Lads' mags set to run male covers

Conde Nast is considering a shift in cover policy for GQ that would see its more raunchy covers, such as last year's Jordan issue, making way for iconic male subjects.

The publisher is awaiting sales figures from the magazine's April issue - the print run for which was split between covers featuring the Spiderman starlet Kirsten Dunst and the Jamiroquai frontman, Jay Kay - and will use the trial to judge readers' reactions to male covers.

Positive sales for the Jay Kay edition would open the way for a cover policy more akin to that followed by the National Magazine Company's Esquire, and further away from the lads' mag sector of the men's market.

Dylan Jones, the GQ editor, said: "You could say that this is an experiment. We also have a solo male cover in June and possibly another in August."

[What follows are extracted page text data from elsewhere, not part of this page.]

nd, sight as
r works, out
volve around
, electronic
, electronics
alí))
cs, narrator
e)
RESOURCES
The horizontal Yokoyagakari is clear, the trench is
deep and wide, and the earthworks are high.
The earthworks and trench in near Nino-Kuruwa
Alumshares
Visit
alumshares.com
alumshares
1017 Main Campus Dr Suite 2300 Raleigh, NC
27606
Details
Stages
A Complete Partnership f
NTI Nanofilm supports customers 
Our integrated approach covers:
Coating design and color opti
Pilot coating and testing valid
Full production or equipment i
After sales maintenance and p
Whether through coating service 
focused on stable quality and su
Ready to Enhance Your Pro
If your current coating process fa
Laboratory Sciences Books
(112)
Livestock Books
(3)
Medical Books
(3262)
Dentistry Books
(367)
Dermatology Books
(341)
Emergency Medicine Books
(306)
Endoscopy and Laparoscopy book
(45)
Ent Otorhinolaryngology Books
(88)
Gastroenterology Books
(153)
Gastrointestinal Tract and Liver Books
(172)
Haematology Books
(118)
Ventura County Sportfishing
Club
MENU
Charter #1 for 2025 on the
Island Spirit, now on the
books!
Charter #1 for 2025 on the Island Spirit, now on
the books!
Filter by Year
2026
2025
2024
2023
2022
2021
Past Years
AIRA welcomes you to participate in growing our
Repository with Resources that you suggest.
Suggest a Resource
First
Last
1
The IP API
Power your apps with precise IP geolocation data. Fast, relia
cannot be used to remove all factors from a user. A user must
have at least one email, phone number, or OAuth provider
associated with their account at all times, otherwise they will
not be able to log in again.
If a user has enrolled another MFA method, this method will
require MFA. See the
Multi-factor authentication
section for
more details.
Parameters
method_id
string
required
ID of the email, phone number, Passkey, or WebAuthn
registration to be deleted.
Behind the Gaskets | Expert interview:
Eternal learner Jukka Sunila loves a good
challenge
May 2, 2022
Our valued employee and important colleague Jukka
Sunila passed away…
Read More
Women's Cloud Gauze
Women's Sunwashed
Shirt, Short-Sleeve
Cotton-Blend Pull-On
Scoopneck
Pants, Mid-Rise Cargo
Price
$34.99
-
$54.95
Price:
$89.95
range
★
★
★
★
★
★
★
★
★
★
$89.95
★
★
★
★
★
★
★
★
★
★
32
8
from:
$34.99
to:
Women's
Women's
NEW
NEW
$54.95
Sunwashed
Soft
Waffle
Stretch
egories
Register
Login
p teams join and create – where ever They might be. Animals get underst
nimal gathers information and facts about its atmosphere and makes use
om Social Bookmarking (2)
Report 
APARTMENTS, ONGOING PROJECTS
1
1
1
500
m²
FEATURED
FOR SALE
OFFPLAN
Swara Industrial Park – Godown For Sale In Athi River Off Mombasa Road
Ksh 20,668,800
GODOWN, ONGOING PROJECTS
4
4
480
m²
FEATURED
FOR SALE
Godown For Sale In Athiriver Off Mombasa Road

GQ is one of four men's titles planning a move away from the lads' mag formula following a catastrophic set of ABC results for the men's market, which saw overall circulation fall 12 per cent year on year in the July to December figures. The changes seem designed to bolster publishers' ad revenues in the light of drooping issue sales.

Emap Elan's Arena, which has the lowest ABC recorded circulation in the men's market, is also said to be considering a shift to male covers as speculation grows that the title could close by the end of the year.

In addition, two of the traditional lads' mags are planning to soften their approach in a bid to appeal to more upmarket or mature audiences.

Maxim, the third-placed magazine in the men's sector, is set to launch a redesign with its July issue that will be aimed at men in their late-20s and 30s.

Meanwhile, FHM, the market leader, is promising a shift in direction for its May issue, out on 18 April, that will be backed by a TV advertising campaign during the summer.

FHM saw circulation fall 20.4 per cent year-on-year to 570,719, while Maxim suffered a 15.8 per cent drop to 276,640 and GQ suffered 10.2 per cent drop to 125,885.

After a recovery in the previous period, Arena saw its sales drop 23.8 per cent over six months to 38,182.